Search code examples
javaapache-flinkflink-streaming

Flink Time Window Start Time for 5 minute window


The start time of my 5 minute tumbling window seems incorrect. The start time of the window and the current time are always 1 minute appart, but should be at least 5 minutes apart.

I am performing aggregation on a 5 minute tumbling window. I store the aggregations into DynamoDB. In the DynamoDB record, I store the window timestamp and the current time. The window timestamp is always the last minute of the 5 minute window and the current time is always at the end of the window. The current time seems correct, but the window timestamp should be 5 minutes before the end of the window. The data that is being stored is correct, so I think I must be getting the window start time incorrectly.

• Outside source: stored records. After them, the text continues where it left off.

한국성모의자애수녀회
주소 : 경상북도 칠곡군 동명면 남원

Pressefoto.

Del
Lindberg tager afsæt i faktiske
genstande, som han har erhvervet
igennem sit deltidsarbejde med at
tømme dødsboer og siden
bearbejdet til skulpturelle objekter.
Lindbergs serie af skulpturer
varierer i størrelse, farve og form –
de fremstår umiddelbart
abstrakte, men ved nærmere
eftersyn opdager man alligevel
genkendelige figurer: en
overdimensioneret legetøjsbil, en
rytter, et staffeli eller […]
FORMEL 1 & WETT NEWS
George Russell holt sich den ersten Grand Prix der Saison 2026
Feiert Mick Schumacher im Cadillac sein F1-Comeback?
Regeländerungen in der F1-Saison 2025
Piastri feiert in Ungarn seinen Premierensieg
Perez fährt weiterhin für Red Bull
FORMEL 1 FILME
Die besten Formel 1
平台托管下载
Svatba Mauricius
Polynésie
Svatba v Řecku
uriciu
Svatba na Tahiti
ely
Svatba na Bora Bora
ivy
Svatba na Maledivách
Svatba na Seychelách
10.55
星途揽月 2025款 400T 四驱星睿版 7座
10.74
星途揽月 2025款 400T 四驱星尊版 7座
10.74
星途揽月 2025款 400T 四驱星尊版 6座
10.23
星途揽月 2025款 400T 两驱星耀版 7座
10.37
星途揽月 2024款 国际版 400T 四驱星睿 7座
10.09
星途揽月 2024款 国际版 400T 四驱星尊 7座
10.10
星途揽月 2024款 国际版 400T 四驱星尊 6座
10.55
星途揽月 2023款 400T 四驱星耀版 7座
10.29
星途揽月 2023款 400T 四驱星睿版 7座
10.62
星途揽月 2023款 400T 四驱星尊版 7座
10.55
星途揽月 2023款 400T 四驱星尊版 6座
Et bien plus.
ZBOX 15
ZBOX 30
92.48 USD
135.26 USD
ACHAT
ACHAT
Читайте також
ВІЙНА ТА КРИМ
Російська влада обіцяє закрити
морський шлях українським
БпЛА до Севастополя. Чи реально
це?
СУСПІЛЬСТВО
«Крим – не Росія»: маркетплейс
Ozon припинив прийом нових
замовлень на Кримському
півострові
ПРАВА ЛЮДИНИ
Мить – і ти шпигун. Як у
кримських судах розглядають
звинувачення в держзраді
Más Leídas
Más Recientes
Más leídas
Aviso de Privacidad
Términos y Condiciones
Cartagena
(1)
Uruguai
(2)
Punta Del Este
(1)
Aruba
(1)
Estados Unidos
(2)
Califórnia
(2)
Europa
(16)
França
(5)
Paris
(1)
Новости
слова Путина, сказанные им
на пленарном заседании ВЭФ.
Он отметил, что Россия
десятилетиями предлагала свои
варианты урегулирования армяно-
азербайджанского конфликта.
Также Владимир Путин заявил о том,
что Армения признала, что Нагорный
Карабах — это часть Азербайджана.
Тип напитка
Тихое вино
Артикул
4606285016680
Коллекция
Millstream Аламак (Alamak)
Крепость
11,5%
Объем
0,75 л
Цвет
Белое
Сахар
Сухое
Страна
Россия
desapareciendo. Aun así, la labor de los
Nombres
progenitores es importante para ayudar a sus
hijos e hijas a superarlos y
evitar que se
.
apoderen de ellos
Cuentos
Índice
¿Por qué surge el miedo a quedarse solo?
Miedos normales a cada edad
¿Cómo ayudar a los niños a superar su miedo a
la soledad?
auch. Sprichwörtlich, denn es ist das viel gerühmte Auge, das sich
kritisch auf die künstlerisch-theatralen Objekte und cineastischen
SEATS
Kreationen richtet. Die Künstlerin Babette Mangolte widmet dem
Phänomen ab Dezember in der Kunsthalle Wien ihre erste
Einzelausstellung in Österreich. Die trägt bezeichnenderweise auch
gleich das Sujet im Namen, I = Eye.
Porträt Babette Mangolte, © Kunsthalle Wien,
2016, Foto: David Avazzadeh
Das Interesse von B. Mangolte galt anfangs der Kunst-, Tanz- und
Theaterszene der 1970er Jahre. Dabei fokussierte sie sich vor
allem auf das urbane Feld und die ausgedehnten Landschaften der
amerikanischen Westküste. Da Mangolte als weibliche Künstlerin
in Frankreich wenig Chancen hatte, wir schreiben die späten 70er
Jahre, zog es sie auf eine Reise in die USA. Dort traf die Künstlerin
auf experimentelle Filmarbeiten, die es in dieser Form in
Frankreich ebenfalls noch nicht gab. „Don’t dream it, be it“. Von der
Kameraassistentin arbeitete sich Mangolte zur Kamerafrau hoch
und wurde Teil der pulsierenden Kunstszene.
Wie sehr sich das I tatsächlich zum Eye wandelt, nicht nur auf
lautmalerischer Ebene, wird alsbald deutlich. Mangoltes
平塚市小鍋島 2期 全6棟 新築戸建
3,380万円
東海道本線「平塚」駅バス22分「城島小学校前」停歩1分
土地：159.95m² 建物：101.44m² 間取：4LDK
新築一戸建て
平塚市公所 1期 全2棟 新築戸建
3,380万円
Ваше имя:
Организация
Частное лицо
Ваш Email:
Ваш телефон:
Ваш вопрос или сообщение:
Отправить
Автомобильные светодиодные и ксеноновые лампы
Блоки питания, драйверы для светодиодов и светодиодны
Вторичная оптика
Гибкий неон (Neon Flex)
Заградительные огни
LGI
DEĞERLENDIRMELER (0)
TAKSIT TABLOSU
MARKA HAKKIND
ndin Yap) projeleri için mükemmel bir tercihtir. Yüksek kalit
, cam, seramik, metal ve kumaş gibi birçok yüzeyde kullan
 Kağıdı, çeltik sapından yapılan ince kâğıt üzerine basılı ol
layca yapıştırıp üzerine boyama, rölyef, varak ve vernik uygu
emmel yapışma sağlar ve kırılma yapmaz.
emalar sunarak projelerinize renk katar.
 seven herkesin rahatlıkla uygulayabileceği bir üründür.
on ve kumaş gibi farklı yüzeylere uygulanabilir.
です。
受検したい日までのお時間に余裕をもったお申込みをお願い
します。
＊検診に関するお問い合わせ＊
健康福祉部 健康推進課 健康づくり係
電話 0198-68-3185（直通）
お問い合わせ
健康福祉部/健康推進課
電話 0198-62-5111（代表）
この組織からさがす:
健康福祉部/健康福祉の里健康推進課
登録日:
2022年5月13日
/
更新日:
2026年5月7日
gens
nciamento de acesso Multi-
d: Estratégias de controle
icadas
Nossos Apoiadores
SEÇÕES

I have the aggregation stream defined like:

 DataStream<> stream = inputStream
                        .keyBy(new KeySelector())
                        .window(TumblingProcessingTimeWindows.of(Time.minutes(5))
                        .aggregate(new Aggregator());

My Element Converter looks like:

public class DynamoDbAggregationConverter implements ElementConverter<Aggregation, DynamoDbWriteRequest> {

@Override
public DynamoDbWriteRequest apply(Aggregation agg, SinkWriter.Context context) {
    long startWindowTimestamp = context.timestamp();
    long createTime = Instant.now().getEpochSecond();
.....
}

Solution

  • I've discovered The SinkWriter.Context does not have the window boundaries (I'm not sure what it is used for).

    A ProcessWindowFunction is needed to get the window boundaries like described in the documentation.